(Source texts of formatted documents)
'''
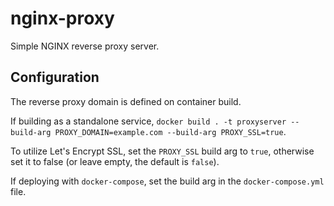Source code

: # nginx-proxy

Simple NGINX reverse proxy server.

## Configuration

The reverse proxy domain is defined on container build.

If building as a standalone service, `docker build . -t proxyserver --build-arg PROXY_DOMAIN=example.com --build-arg PROXY_SSL=true`.

To utilize Let's Encrypt SSL, set the `PROXY_SSL` build arg to `true`, otherwise set it to false (or leave empty, the default is `false`).

If deploying with `docker-compose`, set the build arg in the `docker-compose.yml` file.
'''
Assignment: Edit the data from the line containing "If building as" through the end of the data, inclusive, replacing each "build arg" with "build argument" and keeping everything else unchanged.

Your solution:
If building as a standalone service, `docker build . -t proxyserver --build-arg PROXY_DOMAIN=example.com --build-arg PROXY_SSL=true`.

To utilize Let's Encrypt SSL, set the `PROXY_SSL` build argument to `true`, otherwise set it to false (or leave empty, the default is `false`).

If deploying with `docker-compose`, set the build argument in the `docker-compose.yml` file.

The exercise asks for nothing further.